___ EXTRACT TO READ

August 7, 2010

Food Surprise – Rome 2010

I put a lot of effort into my hunt for veg restaurants (which, one day, I will post about in detail), but sometimes I'm simply hungry and want to eat. “Sona vegetariano” is the one Italian phrase I have down. Usually in this sort of unplanned food pit stop, I end up at a small cafe or restaurant in the hope of a salad or pizza or something simple.

Outside the central train terminal, not the best stereotypical location to find a decent place to eat, I stop at a sidewalk cafe. I order the spinach ravioli – No, the waiter says. It's not for today. But, he adds quickly, he can have the chef whip me up some pasta and veggies. No meat. No fish.

Sounds good, I reply. How much? Only 15 Euros, is the answer.

Yeah, okay. The ravioli was 7 Euros, but that's unavailable. But for double the price, I can get some “special” dish. I'm hot. Tired. Hungry. And frankly, who wants to argue. Hell, it's only money. So I agree.

This is my meal:

Pasta, spinach, eggplant, and even okra! (Oh okra, how we've missed you!) Everything is delicious. And I stuff myself silly. It has to be one of the better veggie meals I've eaten on this trip.

Still, being stuffed is not always enough. So I order “a single scoop” of vanilla ice cream to top it all off. This is what I get:

Yeah, I eat it. Who could let such great ice cream go to waste? Oh my travel gods, I eat too much!

August 4, 2010

Hotel Quirk – Rome 2010

I've already commented on this recently, but I gotta add a few more things.

The internet connection here in my Rome hotel is … well, I'm angry. Most web pages load up with no problem, and the speed is good. However, their server has been “parental controlled.”

______
___ AVAILABLE DATA

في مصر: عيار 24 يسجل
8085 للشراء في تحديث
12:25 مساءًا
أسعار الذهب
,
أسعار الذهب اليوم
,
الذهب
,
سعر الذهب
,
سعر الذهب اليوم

______

## TASK REQUIREMENTS
• 1. According to the Rome travel blog, what was the price of the spinach ravioli on the menu?
• 2. Carry the Rome travel blog forward from its final sentence.
The rows are drawn from a source separate from the Rome travel blog.

## RESULTS
• 1. 7 Euros.

• 2.
You know what that means? It means they have blocked numerous sights (and I'm not just talking about porn, really I'm not). Youtube can't load. The picture on the left is what I get every time.

And look at this result. The picture on the right is for Adobe's webpage. Now I know a lot of people find Adobe somewhat offensive, but please!

Even the ads in Yahoo Mail are blocked for some reason. None of it makes sense.

Look, if they don't want me to upload large files, then say so. Give me a limit and I'll conform or go elsewhere. But I can't load any video at all, regardless of size, simply because of the fact of it being a video. Ugh.

And while I'm at it, how dare they block sights. First, I'm paying for this room which advertises internet connection. Second, who are they, my parents? Oh, I take that back. My folks never bothered to see what I was reading, nor did they ever find the Penthouse magazines hidden under the insulation in the attic. In fact, there's a house in Germantown, TN, right now that may still have two classic 1976 Penthouses buried under an inch of insulation by the water heater. I don't think they put out this publication anymore...considered too tame by our modern internet porn standards. My times have changed.

Wait, I got sidetracked.

What I mean is I'm an adult. If I want to view a sight others may deem offensive, then fuck off. See, that there is freedom of speech. I've just done did that.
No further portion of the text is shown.